The Circular Economics of Plastics and Evertrak

Circular Economics Needs an Engine
Circular economics are the foundation of sustainable manufacturing and recycling – the end-of-life product is recycled into raw material for new products. The virtues of recycling plastic are obvious: reduction in fossil fuel consumption and greenhouse gas emissions, and less plastic waste polluting our cities, landscapes, and oceans. However, circular plastic economics are not compelling without an economic engine that drives plastic recycling. Recycling must serve the individual’s self interest: the consumer needs a reason to hold an empty plastic bottle until a recycling receptacle is found, the industrial manufacturer must derive value from maintaining a separate waste stream for recyclable materials, etc. Unless and until economic self-interest influences these residential and industrial decisions, recycling is altruistic for some but not compelling for all. Circular economics must focus on the ECONOMICS! Manufacturing exists because economics drive self-interested entities to convert raw materials into finished goods that others will buy. Circularity needs economics to drive recycling.

Enter Evertrak
Evertrak glass fiber reinforced composite (GFRC) rail ties consume almost 200 lbs of 100% recycled plastic in EVERY TIE, while delivering the strength and stiffness of new hardwood rail ties. Evertrak solves the failure modes of hardwood ties: rail seat abrasion, spike integrity decline, and especially bio-infestation & rot. Evertrak GFRC ties will serve in the most demanding environmental and high-tonnage track conditions for decades, impervious to moisture and bugs, and reliable under the load of billions of gross tons of freight. Evertrak GFRC ties are compelling to rail operators and owners in reducing capital investment and maintenance expenses, which feeds the engine of plastic recycling. In short, Evertrak provides economic imperatives for recycling by being valuable to railroads, and Evertrak needs A LOT of recycled plastic.

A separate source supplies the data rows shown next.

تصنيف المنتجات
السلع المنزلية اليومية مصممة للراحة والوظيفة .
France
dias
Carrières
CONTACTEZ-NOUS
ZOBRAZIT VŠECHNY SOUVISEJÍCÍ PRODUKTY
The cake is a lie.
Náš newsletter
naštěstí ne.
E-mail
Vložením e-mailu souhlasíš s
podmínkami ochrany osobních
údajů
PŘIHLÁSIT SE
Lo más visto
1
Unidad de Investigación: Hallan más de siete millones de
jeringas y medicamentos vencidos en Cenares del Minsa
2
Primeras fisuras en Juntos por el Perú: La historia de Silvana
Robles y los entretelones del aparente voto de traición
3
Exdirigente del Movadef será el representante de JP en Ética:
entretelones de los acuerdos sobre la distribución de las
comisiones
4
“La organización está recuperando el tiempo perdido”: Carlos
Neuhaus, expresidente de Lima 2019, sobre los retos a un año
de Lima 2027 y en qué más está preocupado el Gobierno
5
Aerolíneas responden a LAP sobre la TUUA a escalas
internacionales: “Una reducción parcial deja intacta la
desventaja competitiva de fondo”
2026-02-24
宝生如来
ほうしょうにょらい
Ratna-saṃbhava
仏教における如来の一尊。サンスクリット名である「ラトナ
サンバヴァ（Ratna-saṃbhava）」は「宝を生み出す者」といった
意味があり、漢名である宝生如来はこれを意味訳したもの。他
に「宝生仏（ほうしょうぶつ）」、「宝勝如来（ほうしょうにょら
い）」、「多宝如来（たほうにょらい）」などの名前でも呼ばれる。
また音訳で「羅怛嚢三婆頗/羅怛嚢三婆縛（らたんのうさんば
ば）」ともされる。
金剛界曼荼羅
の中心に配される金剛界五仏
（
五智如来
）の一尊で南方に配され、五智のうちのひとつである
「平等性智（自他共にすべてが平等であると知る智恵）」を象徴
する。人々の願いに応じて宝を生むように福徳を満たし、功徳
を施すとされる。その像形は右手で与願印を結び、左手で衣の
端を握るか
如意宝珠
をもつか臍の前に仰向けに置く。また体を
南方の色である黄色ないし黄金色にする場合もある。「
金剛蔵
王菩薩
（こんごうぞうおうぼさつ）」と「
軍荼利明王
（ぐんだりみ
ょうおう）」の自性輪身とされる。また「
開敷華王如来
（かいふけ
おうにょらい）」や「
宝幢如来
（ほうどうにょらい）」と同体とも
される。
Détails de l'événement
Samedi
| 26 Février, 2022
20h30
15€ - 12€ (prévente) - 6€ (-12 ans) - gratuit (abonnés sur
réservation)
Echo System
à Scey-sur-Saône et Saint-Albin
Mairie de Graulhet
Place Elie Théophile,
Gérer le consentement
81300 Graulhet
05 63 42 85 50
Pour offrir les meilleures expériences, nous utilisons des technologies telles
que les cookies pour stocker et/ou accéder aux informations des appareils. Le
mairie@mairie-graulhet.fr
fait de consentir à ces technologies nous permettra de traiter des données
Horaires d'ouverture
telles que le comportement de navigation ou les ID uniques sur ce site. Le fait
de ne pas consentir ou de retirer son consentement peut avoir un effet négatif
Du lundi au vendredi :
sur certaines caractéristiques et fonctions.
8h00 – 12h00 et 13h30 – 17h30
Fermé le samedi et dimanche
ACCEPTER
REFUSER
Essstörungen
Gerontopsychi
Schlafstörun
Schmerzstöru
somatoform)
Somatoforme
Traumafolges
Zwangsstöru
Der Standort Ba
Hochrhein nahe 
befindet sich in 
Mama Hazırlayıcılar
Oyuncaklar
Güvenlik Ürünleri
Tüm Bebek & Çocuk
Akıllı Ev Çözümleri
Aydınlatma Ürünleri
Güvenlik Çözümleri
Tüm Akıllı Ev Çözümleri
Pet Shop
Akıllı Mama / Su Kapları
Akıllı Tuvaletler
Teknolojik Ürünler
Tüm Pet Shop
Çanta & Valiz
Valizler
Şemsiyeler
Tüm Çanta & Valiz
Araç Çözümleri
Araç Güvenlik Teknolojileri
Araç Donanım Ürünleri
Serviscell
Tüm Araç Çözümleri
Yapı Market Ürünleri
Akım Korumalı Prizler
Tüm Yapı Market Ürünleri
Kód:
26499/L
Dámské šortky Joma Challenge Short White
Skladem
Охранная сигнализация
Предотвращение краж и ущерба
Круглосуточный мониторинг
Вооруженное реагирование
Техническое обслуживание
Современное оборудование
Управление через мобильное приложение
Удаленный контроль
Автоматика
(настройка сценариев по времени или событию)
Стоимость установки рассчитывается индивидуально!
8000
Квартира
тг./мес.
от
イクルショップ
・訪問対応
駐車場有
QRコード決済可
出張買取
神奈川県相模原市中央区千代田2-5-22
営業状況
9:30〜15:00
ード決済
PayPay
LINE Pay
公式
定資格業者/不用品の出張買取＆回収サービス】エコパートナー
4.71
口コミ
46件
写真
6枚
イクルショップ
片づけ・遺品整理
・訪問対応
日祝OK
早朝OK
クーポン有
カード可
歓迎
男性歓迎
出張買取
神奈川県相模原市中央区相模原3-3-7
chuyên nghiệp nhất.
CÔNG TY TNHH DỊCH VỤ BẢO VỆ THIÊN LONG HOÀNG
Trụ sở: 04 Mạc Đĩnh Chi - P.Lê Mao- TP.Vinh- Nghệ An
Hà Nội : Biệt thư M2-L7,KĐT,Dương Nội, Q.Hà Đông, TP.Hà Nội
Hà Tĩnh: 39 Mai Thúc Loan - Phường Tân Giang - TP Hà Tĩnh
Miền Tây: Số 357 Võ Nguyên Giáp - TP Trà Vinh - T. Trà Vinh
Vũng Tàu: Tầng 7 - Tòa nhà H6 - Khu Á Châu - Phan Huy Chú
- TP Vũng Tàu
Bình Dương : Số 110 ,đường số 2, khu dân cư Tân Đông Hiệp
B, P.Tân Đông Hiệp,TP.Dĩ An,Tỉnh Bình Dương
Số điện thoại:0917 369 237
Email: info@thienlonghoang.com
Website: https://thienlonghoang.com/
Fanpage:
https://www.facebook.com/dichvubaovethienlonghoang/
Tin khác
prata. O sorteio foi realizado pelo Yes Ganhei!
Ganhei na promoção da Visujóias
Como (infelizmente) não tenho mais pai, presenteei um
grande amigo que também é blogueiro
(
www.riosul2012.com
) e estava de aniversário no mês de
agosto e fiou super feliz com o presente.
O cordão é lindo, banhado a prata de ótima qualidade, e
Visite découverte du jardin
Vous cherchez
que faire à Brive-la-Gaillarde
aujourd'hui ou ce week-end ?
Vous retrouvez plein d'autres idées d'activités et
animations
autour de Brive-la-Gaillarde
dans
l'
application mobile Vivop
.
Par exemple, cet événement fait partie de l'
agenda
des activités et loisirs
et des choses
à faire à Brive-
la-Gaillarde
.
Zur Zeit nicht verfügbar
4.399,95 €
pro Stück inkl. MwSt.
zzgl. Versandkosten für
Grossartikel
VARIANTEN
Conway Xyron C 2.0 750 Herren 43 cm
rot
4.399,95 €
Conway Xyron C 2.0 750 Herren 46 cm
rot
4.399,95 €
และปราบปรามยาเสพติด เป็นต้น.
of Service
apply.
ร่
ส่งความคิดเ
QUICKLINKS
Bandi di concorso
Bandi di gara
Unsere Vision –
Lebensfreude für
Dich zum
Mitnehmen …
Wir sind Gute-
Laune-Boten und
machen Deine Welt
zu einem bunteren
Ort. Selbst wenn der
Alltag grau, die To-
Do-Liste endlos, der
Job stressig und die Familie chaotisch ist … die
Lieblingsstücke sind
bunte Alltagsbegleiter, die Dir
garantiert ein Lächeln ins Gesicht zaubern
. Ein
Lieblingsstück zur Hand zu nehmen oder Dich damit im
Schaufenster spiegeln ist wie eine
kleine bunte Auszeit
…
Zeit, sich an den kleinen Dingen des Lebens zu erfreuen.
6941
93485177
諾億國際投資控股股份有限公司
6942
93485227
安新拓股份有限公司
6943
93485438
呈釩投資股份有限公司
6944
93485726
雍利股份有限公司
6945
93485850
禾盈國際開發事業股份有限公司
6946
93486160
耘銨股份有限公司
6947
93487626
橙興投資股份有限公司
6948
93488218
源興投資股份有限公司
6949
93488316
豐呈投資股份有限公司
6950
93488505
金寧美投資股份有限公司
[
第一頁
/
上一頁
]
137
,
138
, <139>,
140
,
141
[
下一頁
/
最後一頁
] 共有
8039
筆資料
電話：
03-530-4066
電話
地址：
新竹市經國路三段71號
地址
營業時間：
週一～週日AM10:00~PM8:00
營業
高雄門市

The Circular Economy in a Picture
Evertrak and a global plastics manufacturer teamed up recently to install Evertrak GFRC ties in a Texas polyethylene manufacturing facility, showcasing the ideal circular economics of HDPE plastic. Virgin HDPE resin produced for consumer and industrial plastics products was recycled from residential curbside and industrial waste streams, then processed into Evertrak GFRC ties. Now those ties will serve safely and reliably in track for 50-100 years in the most severe environmental conditions. That is a win for the plastics manufacturer, a win for Evertrak, and a win for all of us who commit to reducing plastic waste.

 

Scaling the Circular Economy
Millions of pounds of recycled plastic have already been consumed to produce Evertrak GFRC rail ties that will serve railroads for 50-100 years. Furthermore, installation of tens of thousands of hardwood rail ties, soaked in carcinogenic creosote, has been avoided. In 2020 Evertrak converted 3 million pounds of plastic into durable, high performance railroad ties that carry North America’s heaviest freight trains in the most difficult environmental conditions. This is just the beginning of Evertrak’s commitment to drive the recycling end of a circular economy for plastic in the United States and abroad. A million Evertrak GFRC ties will put 200 million pounds of recycled plastic to work for the rest of our lives, reducing capital and maintenance costs for railroads, and driving the economics of recycling to the self-interest of everyone who discards a plastic product. Is a million Evertrak ties feasible? North American railroads replace 20 million wood ties EVERY YEAR! Evertrak can drive the economics of plastic recycling in the United States, eliminate the harvest of millions of trees for wood ties, and prevent tons of creosote from leaching into waterways and groundwater. At Evertrak we call this going BEYOND WOOD.

Please share this case study in circular economics and plastic recycling with others who care about making plastic recycling a winner for EVERYONE.

3 Comments
  • Valerie Cover
    Posted at 12:09h, 25 October Reply

    The author’s point about economic value being built into recycling is spot on. Evertrak has found a way to implement such an approach showing that it can be done. Small innovative companies are indeed the backbone of America and once again lead the way in solving complex persistent problems. Kudos Evertrak!

  • Tyson Le Roy
    Posted at 16:44h, 25 October Reply

    These guys have got it nailed.

    “ Unless and until economic self-interest influences these residential and industrial decisions, recycling is altruistic for some but not compelling for all. Circular economics must focus on the ECONOMICS!”

    “Evertrak provides economic imperatives for recycling by being valuable to railroads, and Evertrak needs A LOT of recycled plastic.”

    This is a no brainer, way to go Evertrak!

  • Drago Santrach
    Posted at 10:03h, 26 October Reply

    Matt is correct the economic self-interesr is the driver for recycling. In my 30 years plus in the composites industry, I have seen many efforts wasted on Proof of Concept for recycleability because the end product is an expensive and hard to use filler.. Evertrak concept starts with the application economics and then develops a process to make it an economic success. May the force be with you Matt.